• **TEXTO MOSTRADO**
Pero no olvidemos un detalle: si el personaje es un niño, el poeta se recrea en él pasadas las décadas, no ajeno a la época actual, y así hace un guiño a conflictos de identidad de género, tan de actualidad: «sobre el hombre –sin lenguaje inclusivo–, / que también es mujer, transexual o gay». Solo en esta primera agrupación estructural, el título de los poemas aparece como colofón del mismo, entre paréntesis, como si fueran notas aclaratorias de obras pictóricas con la siempre alusión al niño, marcando así –también sintácticamente– el centro sobre el que pivota esta secuencia.
Para la segunda parte, “Desperté de ser niño”, Antonio Marín se ha sentido tentado por Miguel Hernández. En el único poema que conforma esta, el poeta es ahora el adulto, y como padre disfruta de la presencia de su hijo en sus juegos: «Yo era feliz en esa delicada / prisión de los sueños que nos viven».
Con la personificación “Un frío demente” –tomado de una composición homónima de Francisco Brines– rotula Marín Albalate la tercera división del poemario. Esta vez es la pérdida de seres queridos (familiares y amigos) la clave interpretativa de los últimos veinte poemas en los que el poeta se manifiesta como último baluarte de la memoria familiar.
De esta manera, Hombre despatriado constituye un espejo que proyecta una doble imagen: la de la personalidad vital y literaria del sujeto que escribe para mirarse en él.
Hasta aquí la primera representación. Por lo que atañe a la personalidad literaria de Antonio Marín, este libro constituye todo un vivo retrato del propio autor, cuya efigie se muestra nítida ante la mirada del lector (delgado, larga nariz), tímido, imaginativo, travieso, vulnerable y explorador atento a su círculo más próximo (por ejemplo en “Abuelo Rafael”: «solitario, callado y muy triste»). Y hasta corrosivo en “Página en negro”, todo un alarde caricaturesco de ingenio en la percepción de sí mismo. Y lo hace con una sinceridad que le ennoblece y hace justicia a su concepto de memoria escrita: «deben ser verdaderos, sin florituras, ni camuflajes», lo cual nos hace destacar dos cualidades vitales: la honestidad y la voluntad poética.

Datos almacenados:
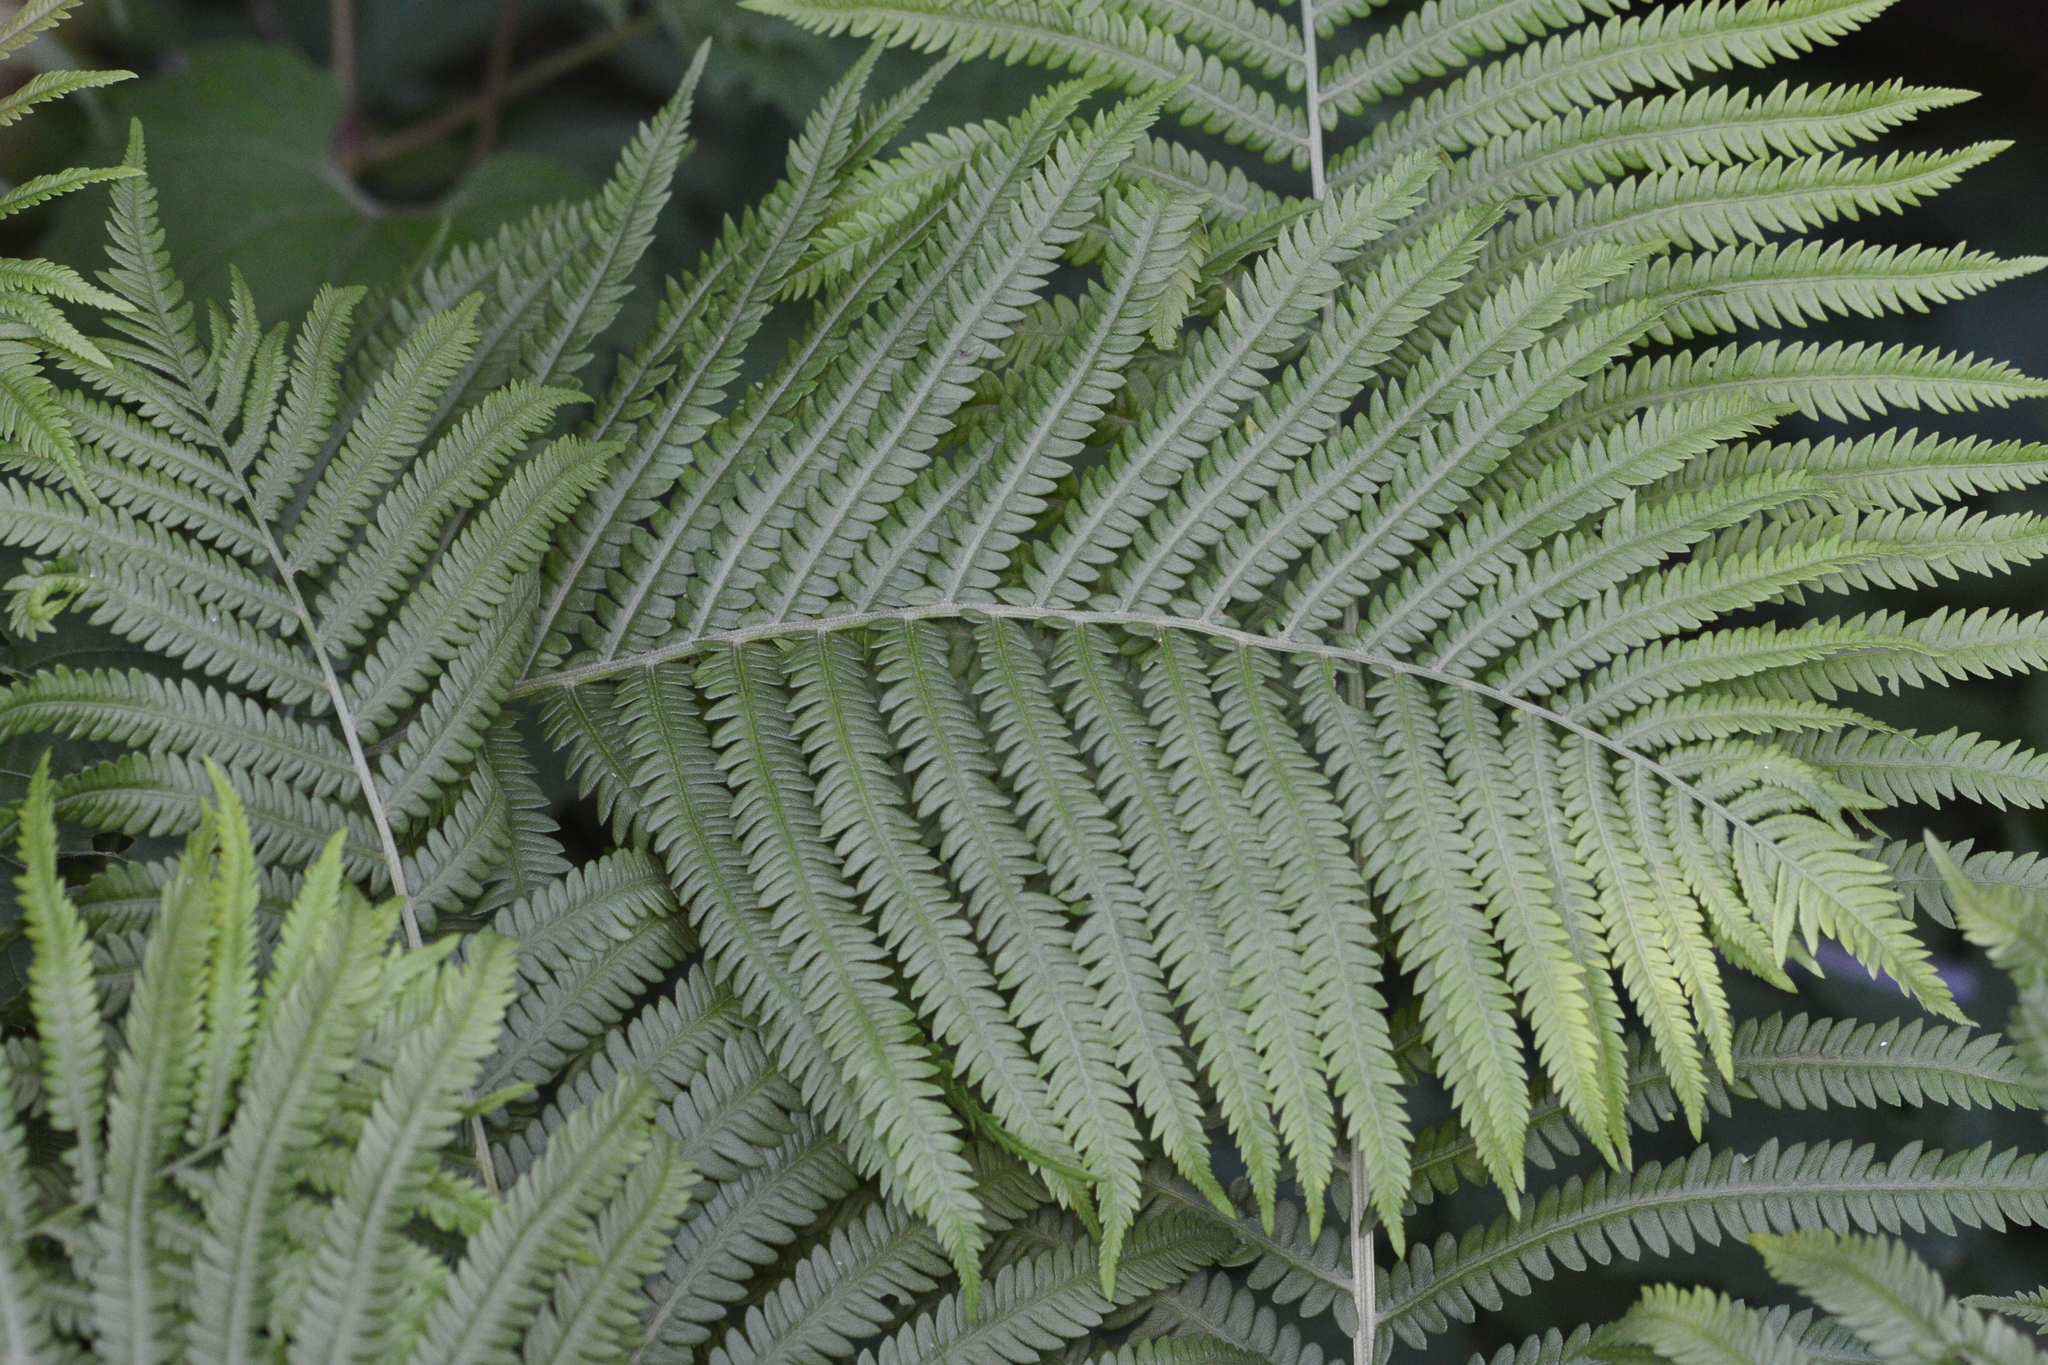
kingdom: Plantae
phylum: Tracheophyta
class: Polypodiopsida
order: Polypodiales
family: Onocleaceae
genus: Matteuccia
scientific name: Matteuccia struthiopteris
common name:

• **ORDEN DE TRABAJO 1**
Responde a estas preguntas según el texto sobre Hombre despatriado:
(a) ¿De qué poeta procede la expresión "Un frío demente"?
(b) ¿Cuántos poemas forman la segunda parte, "Desperté de ser niño"?
(c) ¿Qué dos cualidades vitales se destacan al final?
• **ORDEN DE TRABAJO 2**
Retoma el texto sobre Hombre despatriado y continúalo a partir de su última oración.

• **RESULTADO DEL EJERCICIO 1**
(a) De Francisco Brines.
(b) Un solo poema.
(c) La honestidad y la voluntad poética.

• **RESULTADO DEL EJERCICIO 2**
Pese a ese tono más popular por sencillo en la expresión, en ocasiones, el poeta recurre a pasajes mitológicos (la infancia de Hércules en «Aquella cuna llena de serpientes») desmitificados algunos como en “Alas para qué os quiero”, a parentescos y pasajes bíblicos del Génesis y voces literarias como la de Antonio Machado («Y más cosas que recordar no quiero»); otros basados en narraciones contadas.
Otro de los estilemas es la adaptación de distintos registros en el discurso: la primera y la tercera persona con una perspectiva de los hechos externa e impersonal, el estilo directo e indirecto y el monólogo interior, no exento de cotas de fina poesía cuando recurre a aliteraciones, paradojas, oxímoron («y así me vuelvo loco de tan cuerdo»), calambur («Ahora lo veo claro, todo con cuerda»), epifora, rimas internas…
Tan frecuente en su obra poética, la deconstrucción del refranero («Éramos tres y enloqueció la abuela») conviven con acortamientos y cultismos (estos últimos pertenecientes al campo de la medicina: fonendoscopio, electrocardiograma, frenopático, elefantiasis, miocardio), así como autorreferencias a versos y poemarios de la producción propia de Marín Albalate. Y luego los juegos léxicos tan del gusto del poeta cartagenero, como este de “Resignado paisaje”: «Sentado sobre la sal de un mar muerto».
Más allá de la narratividad, del tono conversacional y el sesgo antirretórico que predominan en Hombre despatriado, en ciertos momentos Marín Albalate desvela su sentir la poesía como un ejercicio y empeño inútil «aclarando la tinta / de todas las palabras que son agua» y pensando en un lector posible; de ahí las notas aclaratorias y una breve justificación de la obra. Desconocemos si tampoco es eficaz para saldar la deuda con las sombras fantasmales del pasado.